Because of the unpredictability of our pace, I didn't get much of a chance to take pictures, but I did take this one as we walked the last mile or so back to the trailers.  And yes, Nimo was leading.  In fact, I think he led much of the rest of the ride.  Before you think I should be proud of him, though, you should know that he was quite alarmed by the fence.  He was convinced that horse-eating monsters were lurking amongst the branches, so there was a lot of snorting and weaving as he tried to come up with a plan that would get him back to the trailer without being eaten.

All-in-all, the ride was awesome.  I enjoyed chatting with other endurance riders, and I gathered as much intelligence on the footing at the Foxcatcher ride as I could.  Nimo handled the pace really well, and could have gone faster and farther.  There was only one stop to pee near the end of the ride, which is quite typical, so whatever was bothering him during our last conditioning ride is apparently OK now.

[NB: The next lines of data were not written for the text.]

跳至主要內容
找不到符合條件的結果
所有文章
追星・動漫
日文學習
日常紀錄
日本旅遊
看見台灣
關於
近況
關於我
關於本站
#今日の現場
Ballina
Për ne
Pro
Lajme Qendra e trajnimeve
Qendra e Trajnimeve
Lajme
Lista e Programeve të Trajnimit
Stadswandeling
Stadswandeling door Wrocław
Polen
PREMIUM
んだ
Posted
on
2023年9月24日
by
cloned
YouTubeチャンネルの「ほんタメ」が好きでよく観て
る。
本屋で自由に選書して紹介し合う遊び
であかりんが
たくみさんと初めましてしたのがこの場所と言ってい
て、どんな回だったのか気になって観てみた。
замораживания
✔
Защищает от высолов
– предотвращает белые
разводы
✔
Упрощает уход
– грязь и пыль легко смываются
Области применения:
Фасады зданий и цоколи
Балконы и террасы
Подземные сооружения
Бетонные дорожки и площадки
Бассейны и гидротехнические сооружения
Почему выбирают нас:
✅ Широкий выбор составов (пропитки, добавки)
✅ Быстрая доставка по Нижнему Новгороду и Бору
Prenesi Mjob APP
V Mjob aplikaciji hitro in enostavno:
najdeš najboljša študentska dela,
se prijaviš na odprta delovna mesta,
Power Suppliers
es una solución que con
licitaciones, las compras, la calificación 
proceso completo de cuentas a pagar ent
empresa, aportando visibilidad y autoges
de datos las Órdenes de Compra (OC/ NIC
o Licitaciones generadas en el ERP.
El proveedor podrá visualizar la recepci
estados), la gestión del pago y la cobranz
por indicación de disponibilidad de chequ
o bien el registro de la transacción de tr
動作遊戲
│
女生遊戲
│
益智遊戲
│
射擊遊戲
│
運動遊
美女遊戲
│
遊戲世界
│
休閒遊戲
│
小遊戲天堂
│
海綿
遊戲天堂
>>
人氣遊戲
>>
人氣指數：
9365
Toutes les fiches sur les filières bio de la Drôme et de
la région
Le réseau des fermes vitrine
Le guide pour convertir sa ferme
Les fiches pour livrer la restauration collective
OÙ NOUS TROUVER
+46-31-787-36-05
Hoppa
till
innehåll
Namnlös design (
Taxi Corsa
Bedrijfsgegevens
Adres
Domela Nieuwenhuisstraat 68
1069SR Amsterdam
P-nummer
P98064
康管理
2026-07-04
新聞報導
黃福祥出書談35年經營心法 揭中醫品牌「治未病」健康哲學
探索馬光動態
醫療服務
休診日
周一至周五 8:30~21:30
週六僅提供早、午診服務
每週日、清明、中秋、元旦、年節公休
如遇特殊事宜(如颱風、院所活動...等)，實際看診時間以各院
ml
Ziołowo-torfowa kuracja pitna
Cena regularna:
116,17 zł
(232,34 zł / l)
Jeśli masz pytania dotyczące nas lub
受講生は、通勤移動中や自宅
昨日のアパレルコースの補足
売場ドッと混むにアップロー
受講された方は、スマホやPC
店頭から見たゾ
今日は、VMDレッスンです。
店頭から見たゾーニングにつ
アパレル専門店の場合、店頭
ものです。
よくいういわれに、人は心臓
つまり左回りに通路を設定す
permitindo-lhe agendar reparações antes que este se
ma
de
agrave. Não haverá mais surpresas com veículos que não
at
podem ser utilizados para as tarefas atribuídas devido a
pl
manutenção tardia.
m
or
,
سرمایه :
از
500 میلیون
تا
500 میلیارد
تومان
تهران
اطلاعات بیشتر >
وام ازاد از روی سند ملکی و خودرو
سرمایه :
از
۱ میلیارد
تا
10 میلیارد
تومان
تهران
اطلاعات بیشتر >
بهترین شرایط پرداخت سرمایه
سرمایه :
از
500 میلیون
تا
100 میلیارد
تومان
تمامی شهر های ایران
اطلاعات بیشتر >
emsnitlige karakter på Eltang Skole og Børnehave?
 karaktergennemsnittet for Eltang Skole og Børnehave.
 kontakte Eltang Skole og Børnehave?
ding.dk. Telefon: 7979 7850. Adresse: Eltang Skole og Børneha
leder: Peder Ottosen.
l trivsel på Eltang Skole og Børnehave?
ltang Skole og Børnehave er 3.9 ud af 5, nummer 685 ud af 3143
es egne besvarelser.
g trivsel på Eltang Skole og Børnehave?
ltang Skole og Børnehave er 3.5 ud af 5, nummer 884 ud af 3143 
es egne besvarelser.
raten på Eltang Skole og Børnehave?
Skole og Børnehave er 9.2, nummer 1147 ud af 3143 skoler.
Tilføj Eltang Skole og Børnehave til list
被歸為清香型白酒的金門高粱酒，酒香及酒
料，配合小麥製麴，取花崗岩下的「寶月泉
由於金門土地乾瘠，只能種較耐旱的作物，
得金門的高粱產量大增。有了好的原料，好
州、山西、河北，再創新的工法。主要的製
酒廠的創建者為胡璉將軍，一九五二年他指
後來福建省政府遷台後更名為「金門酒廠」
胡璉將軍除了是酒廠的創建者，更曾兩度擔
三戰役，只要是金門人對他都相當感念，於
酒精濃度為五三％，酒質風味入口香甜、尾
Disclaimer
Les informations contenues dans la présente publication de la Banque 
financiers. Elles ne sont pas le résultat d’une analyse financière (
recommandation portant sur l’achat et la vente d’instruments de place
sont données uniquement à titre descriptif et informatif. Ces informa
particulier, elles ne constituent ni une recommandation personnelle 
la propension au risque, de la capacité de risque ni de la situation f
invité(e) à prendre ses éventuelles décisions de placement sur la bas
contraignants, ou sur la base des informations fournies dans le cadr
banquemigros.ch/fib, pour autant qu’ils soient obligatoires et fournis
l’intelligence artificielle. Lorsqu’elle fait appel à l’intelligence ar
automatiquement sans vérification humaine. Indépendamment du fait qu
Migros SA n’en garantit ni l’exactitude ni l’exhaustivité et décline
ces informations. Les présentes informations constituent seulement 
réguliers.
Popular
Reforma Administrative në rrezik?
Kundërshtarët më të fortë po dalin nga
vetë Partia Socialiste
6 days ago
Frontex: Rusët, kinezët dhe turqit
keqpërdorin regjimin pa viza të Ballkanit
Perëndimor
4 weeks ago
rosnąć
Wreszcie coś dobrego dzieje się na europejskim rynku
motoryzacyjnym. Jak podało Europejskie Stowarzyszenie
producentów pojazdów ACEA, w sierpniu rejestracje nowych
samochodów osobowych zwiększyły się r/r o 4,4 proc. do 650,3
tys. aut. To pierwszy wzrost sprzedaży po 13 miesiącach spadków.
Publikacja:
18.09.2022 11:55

All of that means that I'll be sending in our entry for the Foxcatcher ride tomorrow, and I'll be frantically cleaning out the truck, which still has a lot of stuff in it from our ride at Fort Valley last October.  (On second thought, maybe I can just leave everything in there...)


  1. Love your blog as ever, and your bravery.

    Thought of you today:

    1. Thanks, Lytha:) And wow on the video! Galloping with only a cordeo! Must add that to my wish list!

  2. Hell to the yeah! Great ride.

    ...and yeah. Just rearrange the trailer, no need to actually do something crazy and clean it :-P

  3. If you can do 10 miles at about 5mph you'll be fine for Foxcatcher and as far as cleaning out the trailer - Meh, straighten it up a bit and you're good to go - it's going to look like a bomb went off by the end of Saturday no matter what :-)

    1. Thanks for the vote of confidence, Sherry:)

  4. Good luck at Foxcatcher! I'm sure you'll do great!